I continued my wander desultorily through the vendor's items ... and awwww .. this lovely photo surfaced ... surely he's real and not an actor playing Willie Hayseed ..?


And it's inscribed! No actor he ... Batchelor. Shimmings. Petworth. Hasten to the censi. Shimmings is a tiny place in 1861. Only seven houses. And number one is ... the Batchelor family!  Widowed father, three sons and a daughter. The younger sons are agricultural labourers ... father John and eldest son Daniel are .. what .. a woodreeve. A forest manager.
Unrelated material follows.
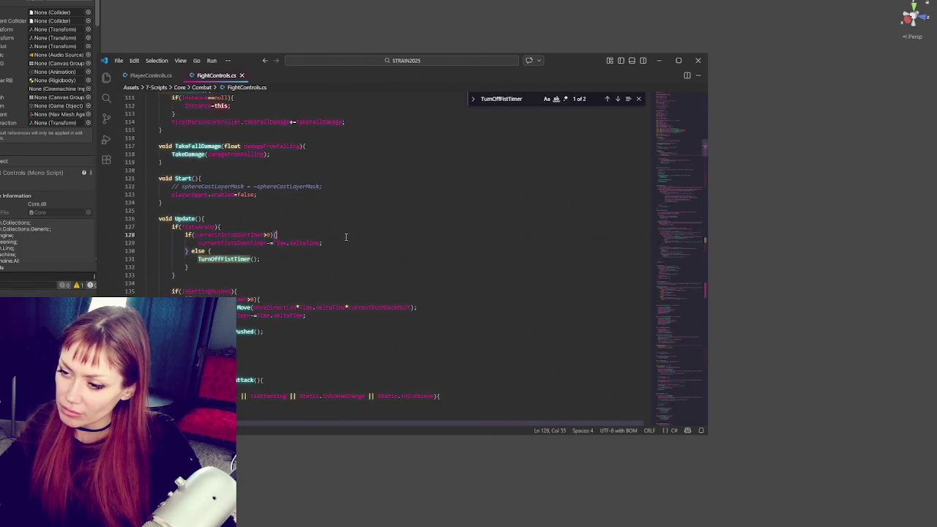
{"action": "left_click", "coordinate": [309, 221]}
{"action": "key", "text": "Return"}
{"action": "type", "text": "Debug."}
Well, our gentleman looks as if he were a wee bit venerable, and he seems to be able to read, so I think maybe he is John or David. Depending when the photo was taken. Look up the photographer ... and a splendid site https://www.photohistory-sussex.co.uk/Petworthphotgrs.htm tells all ... as I might have guessed, Frank Gaudrion Morgan flourished in the 1860s and 1870s ... so this is undoubtedly John the woodreeve. Born 1794. Petworth. Christened 30 March. Son of Edmund Batchelor and his wife Mary.

The 1841 census shows us that Shimmings -- already 7 dwellings -- is almost entirely populated by ag labs, with a couple of sawyers and a groom ... well, we are in forestry country. John is still an ag lab, and with his wife Hannah née Smart and seven children makes up the largest household in the hamlet ...  In 1851 they are still there, the boys are woodsmen, all the children are 'unmarried' but there is, nevertheless, a year old 'grandson' now in the house ..
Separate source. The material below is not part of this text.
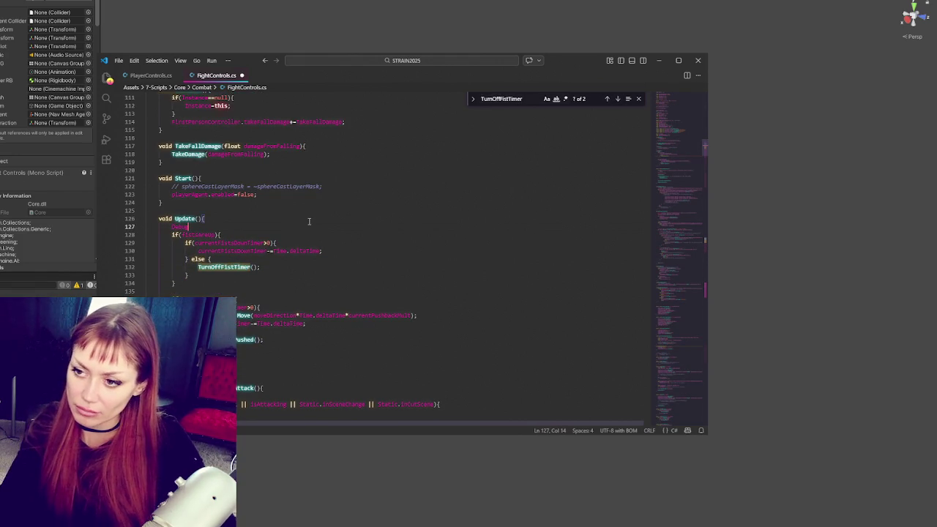
{"action": "type", "text": "Log(\"Counting"}
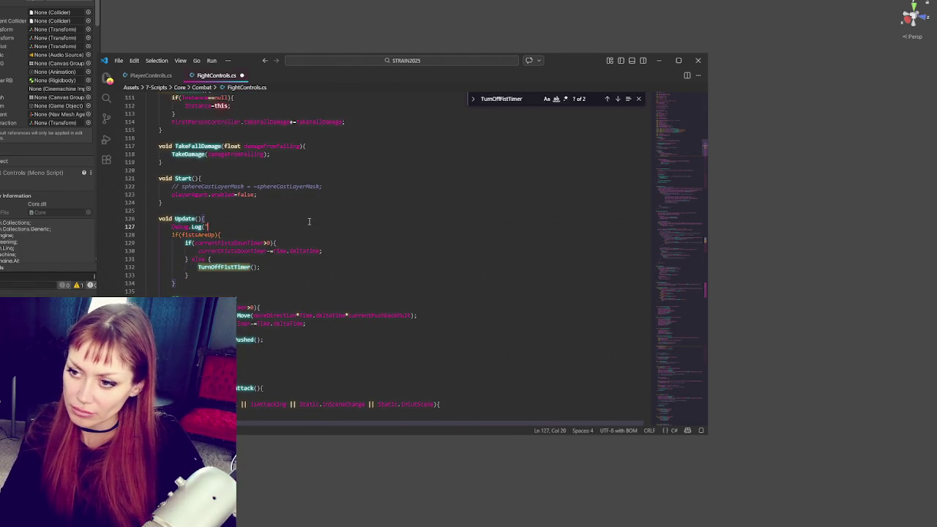
{"action": "type", "text": "Down\");"}
{"action": "key", "text": "shift+Up"}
John died in 1866 ... he would have been in his sixties, therefore, when this photo was taken ...  I wonder if the seven-home hamlet still exists ... I imagine John's forest will have shrunk in the 150 years since he left it ... those 'sawyers' ...

I had better stop wandering in the Sussex woodlands and get back to work ... but having met John, I wanted to find out just a little about him ...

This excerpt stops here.